The toolset provides different functions/classes which are:

- **metadata_for_dwd_data:**
    - discover what data for a set of parameters (parameter, time_resolution, period_type) is available, 
    especially which stations can be found. 
    - with **create_new_file_index**, the function can be forced to retrieve a new list of files from the server, 
    which is usually avoided as it rarely changes.

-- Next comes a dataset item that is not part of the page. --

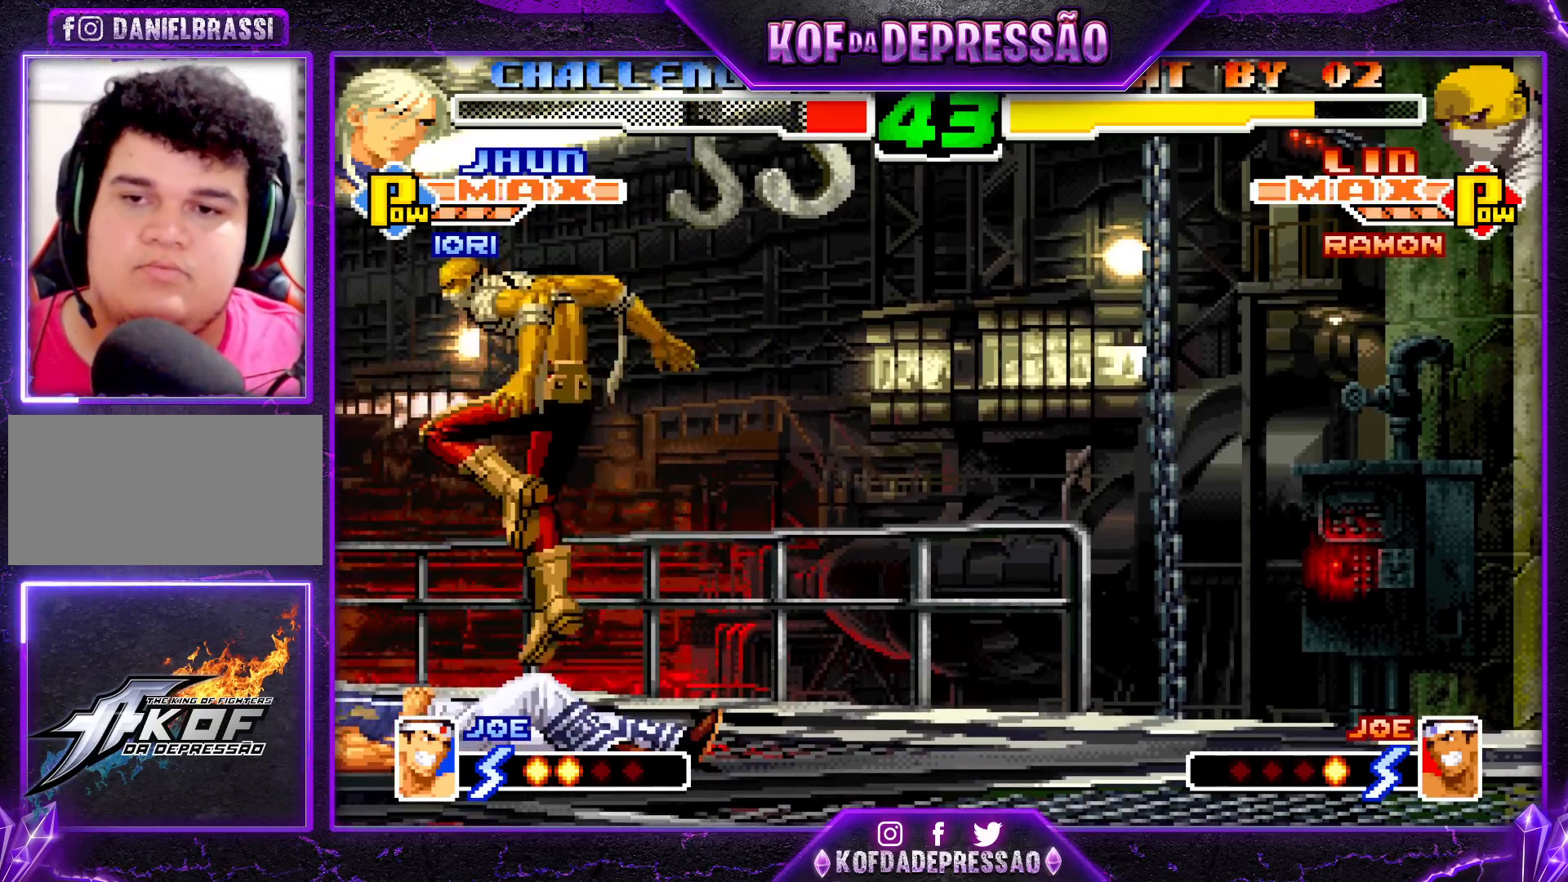
{"buttons": [], "left_stick": "down-right", "events": [[17, "CROSS", "down"], [17, "R1", "down"], [133, "CROSS", "up"], [133, "R1", "up"], [233, "left_stick", "left"], [350, "TRIANGLE", "down"], [350, "left_stick", "down-right"], [433, "TRIANGLE", "up"]]}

- **get_nearby_stations:**
    - calculates the close weather stations based on the coordinates for the requested data
    - either selected by rank (n stations) or by distance in km
    - it returns a list of station ids that can be used to download the data plus the distances
- **collect_dwd_data:**
    - combines create_file_list_for_dwd_server, download_dwd_data and parse_dwd_data for multiple stations
    - wraps the following three functions:
        - **create_file_list_for_dwd_server:**
            - is used with the help of the metadata to retrieve file paths to files for a set of parameters + station id
            - here also **create_new_file_index** can be used
        - **download_dwd_data_parallel:**
            - is used with the created file paths to download and store the data (second os optionally, in a hdf)
        - **parse_dwd_data:**
            - is used to get the data into the Python environment in shape of a pandas DataFrame. 
            - the data will be ready to be analyzed by you!
- **DWDStationRequest:**
    - a class that can combine multiple periods/date ranges for any number of stations for you
    
Additionally the following functions allow you to reset the cache of the file/meta index:
- **reset_file_index_cache:**
    - reset the cached file index to get latest list of files (only required for constantly running system)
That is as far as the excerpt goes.